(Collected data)
- Opening Delimiter -
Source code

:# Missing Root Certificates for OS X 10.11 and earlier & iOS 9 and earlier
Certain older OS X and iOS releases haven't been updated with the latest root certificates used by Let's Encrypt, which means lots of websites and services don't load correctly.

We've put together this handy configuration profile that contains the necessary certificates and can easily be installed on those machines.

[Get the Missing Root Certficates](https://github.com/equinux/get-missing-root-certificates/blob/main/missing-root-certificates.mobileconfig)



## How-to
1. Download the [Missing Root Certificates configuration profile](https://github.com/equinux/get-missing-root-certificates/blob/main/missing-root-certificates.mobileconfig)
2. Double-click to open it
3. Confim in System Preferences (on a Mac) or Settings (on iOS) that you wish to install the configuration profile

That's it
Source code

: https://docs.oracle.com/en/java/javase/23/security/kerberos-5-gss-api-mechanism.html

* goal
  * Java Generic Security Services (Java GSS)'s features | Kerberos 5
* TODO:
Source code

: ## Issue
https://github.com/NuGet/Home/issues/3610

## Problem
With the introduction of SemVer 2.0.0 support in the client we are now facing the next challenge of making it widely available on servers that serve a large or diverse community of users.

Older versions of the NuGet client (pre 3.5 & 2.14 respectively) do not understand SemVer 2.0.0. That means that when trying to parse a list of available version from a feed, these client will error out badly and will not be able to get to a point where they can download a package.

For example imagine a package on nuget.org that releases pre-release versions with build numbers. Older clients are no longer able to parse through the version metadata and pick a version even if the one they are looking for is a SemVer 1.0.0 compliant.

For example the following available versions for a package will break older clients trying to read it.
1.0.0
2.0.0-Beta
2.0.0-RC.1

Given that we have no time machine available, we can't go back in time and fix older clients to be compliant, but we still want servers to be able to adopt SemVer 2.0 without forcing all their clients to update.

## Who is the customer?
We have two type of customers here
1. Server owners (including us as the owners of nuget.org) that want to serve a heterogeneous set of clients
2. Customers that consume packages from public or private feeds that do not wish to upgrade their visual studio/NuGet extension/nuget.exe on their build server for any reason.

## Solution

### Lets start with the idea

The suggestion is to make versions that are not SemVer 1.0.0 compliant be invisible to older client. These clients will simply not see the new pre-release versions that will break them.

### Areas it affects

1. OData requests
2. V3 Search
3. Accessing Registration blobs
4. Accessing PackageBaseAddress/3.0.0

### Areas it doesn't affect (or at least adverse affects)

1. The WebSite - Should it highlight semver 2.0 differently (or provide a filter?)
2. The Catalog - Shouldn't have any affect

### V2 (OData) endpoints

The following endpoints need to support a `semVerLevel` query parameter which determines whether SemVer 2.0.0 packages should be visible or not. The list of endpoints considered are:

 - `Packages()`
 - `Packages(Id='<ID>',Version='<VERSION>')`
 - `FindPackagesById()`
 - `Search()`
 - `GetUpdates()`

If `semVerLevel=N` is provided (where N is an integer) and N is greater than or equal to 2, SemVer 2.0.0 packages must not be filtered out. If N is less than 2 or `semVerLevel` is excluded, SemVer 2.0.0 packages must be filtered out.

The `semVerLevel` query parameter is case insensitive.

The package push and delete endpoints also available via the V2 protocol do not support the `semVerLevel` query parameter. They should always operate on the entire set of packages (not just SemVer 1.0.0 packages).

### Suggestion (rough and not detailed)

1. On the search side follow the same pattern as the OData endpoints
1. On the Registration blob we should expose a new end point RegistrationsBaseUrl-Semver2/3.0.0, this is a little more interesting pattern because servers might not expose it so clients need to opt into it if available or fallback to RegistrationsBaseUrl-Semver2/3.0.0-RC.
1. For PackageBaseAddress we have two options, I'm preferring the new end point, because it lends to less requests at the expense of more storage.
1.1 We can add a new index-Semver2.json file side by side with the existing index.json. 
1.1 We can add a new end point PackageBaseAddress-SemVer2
- Closing Delimiter -
▶ The task: Would you please return all lines of the data that include the word "Areas"?

▶ Expected answer:
### Areas it affects
### Areas it doesn't affect (or at least adverse affects)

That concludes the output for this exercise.